Seule exception : le risque de syndrome de choc toxique est plus souvent lié aux tampons.

On est aussi en train de se rendre compte qu’il y a des incidents avec la combinaison stérilet et cup. La cup pourrait faire “ventouse” et risquer de déplacer le stérilet. Mais aucune étude scientifique ne vient corroborer ce constat empirique pour l’instant. La plus grosse difficulté est de trouver des ressources neutres et objectives pour financer des études sur ces sujets.”

Je recommande avant tout de lire la composition et les informations sur les étiquettes des produits utilisés. Après, chaque femme doit avant tout être à l’aise. Il n’y a pas de directive médicale sur le sujet sur ce sujet."

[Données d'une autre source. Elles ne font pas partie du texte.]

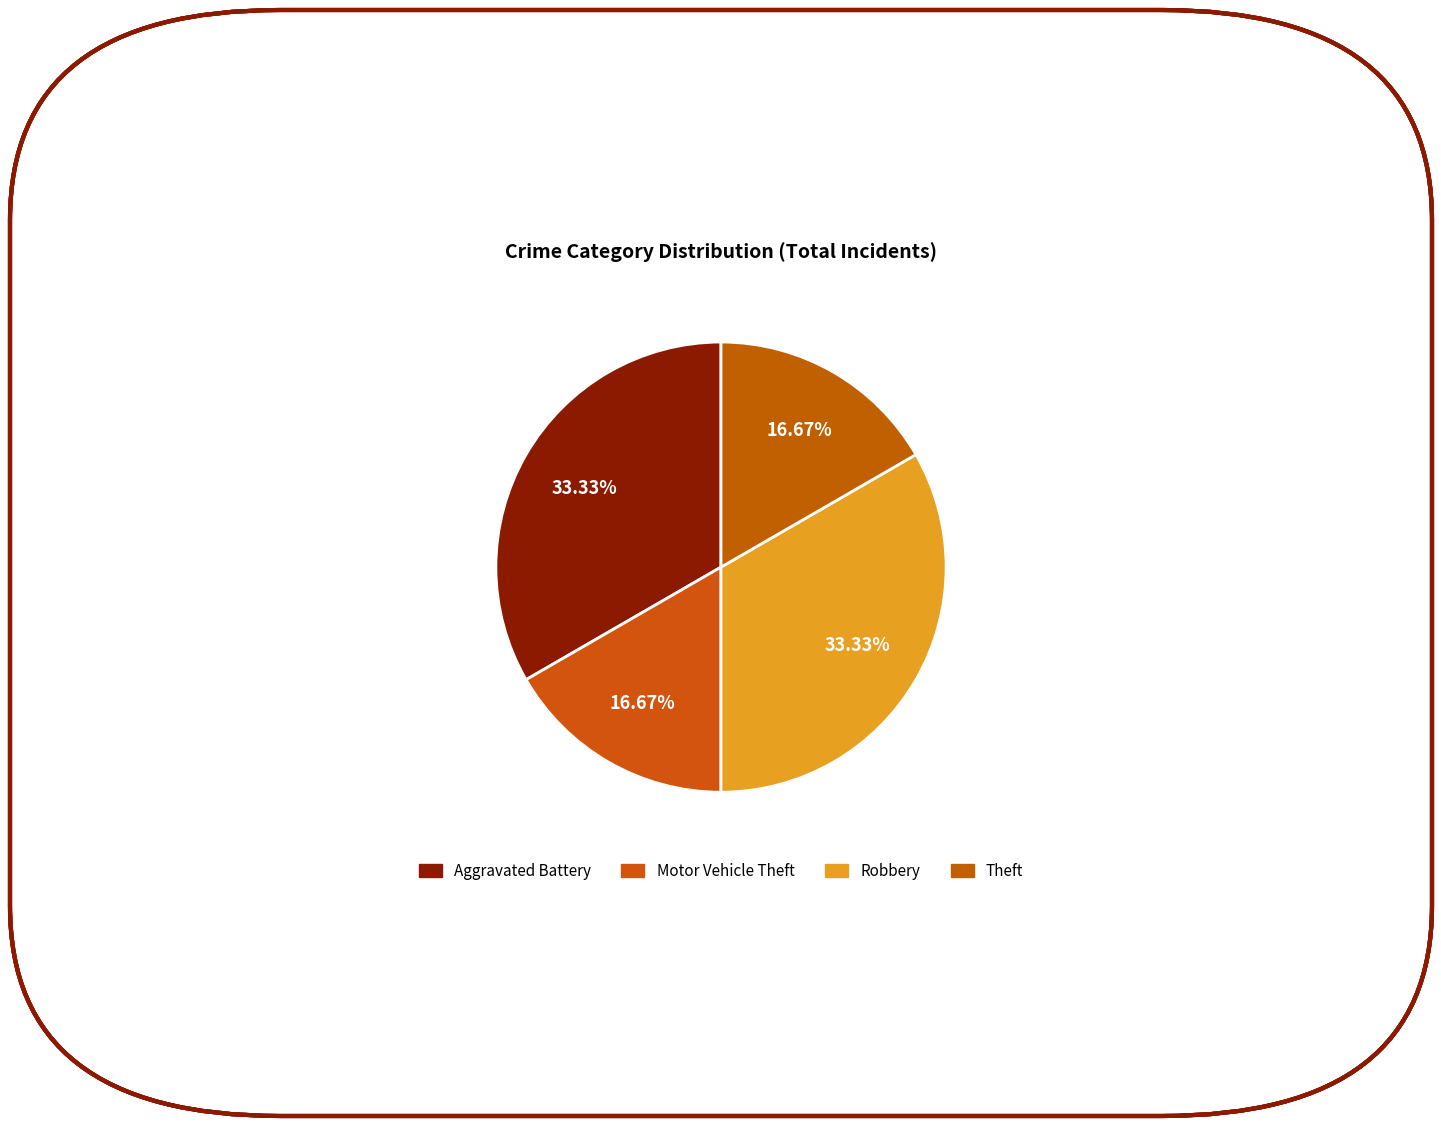

Approximately how many times larger is the value at Aggravated Battery compared to Motor Vehicle Theft?

2.0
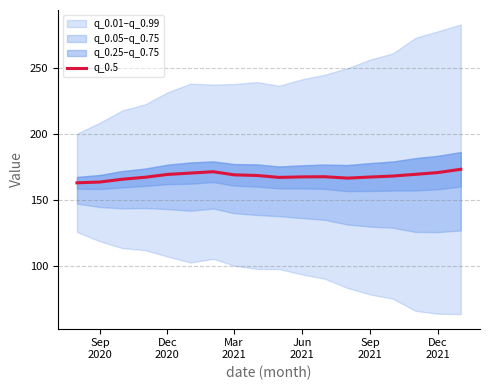

What is the value of the 16th point from the left?

169.4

Quelles évolutions à 5 ans ?

J’ai l’impression que la cup gagne du terrain. On commence aussi à voir arriver des tampons “bio”, limitant les composants chimiques. À citer aussi, de nouvelles tendances comme les serviettes réutilisables et les “culottes de règles” etc.

Quelles sont les problématiques à adresser en priorité selon vous ? Qu’est-ce qui vous tient à coeur ?

“La principale problématique, à mon sens, concerne les cups. C’est très bien comme protection, mais on a très peu de données scientifiques dessus. Est-ce qu’il y a moins de risques d’infections et de mycoses ? On n’en sait rien.

Ce qui me tient à cœur, c’est l’éducation. Il y a encore énormément de pédagogie à faire chez les jeunes femmes, sur les premières règles ou sur des questions comme : “est-ce que je peux mettre des tampons si je suis encore vierge ?”

thought-catalog-612383-unsplash (2)Photo by Thought Catalog on Unsplash

Sur la contraception, le Docteur Marie Msika Razon, constate un régression de l’usage de la pilule et une tendance générale à favoriser le choix éclairé des femmes.

Baisse de l'usage de la pilule

“La pilule est en perte de vitesse depuis quelques années en rapport avec la polémique autour des hormones. Il y a une demande des femmes à accéder à des méthodes non hormonales. La pilule ne doit pas forcément être perçue comme dangereuse, mais c’est bien d’avoir le choix.

De plus en plus de publications nous poussent à militer pour le droit des femmes à choisir leur contraception, quelle qu’elle soit. Il y a eu un gros effort d’information de la part des Autorités pour permettre le choix éclairé des femmes."

Une demande de diversification des solutions contraceptives

La plus grande question, ce sont les alternatives à la pilule. On commence à avoir beaucoup de demandes sur les méthodes naturelles. Or, on manque de publications scientifiques et de formations sur le sujet pour aider celles qui veulent se les approprier.

Et, il y a encore un certain nombre de professionnels de santé qui refusent certaines pratiques à tort, comme la pose d’un DIU (dispositif intra utérin) à des nullipares (femmes n’ayant pas encore d’enfant).

Quels sont les risques liés à chaque type de contraception ? Les contraceptions à recommander selon vous ? Et celles à éviter absolument ?

Les principaux risques de la pilule sont les cancers et les accidents cardio-vasculaires. Pour le Dispositif intra-utérin , ce sont les infections génitales hautes.

Il n’y a pas de contraception à éviter absolument. Je n'interdis jamais, j’essaie d’orienter au mieux les femmes que je reçois en fonction de leurs attentes.

Quelle évolution voyez-vous à 5 ans ?

Je pense qu’on va assister à une augmentation de l’usage des méthodes non hormonales.

Quelle sont les problématiques à adresser en priorité selon vous ? Qu’est-ce qui vous tient à coeur ?

Écouter le choix des patientes et les informer au maximum. Il faut redonner le pouvoir aux femmes sur leur contraception. Le médecin ne doit être qu’un conseiller. C’est un vrai changement de paradigme.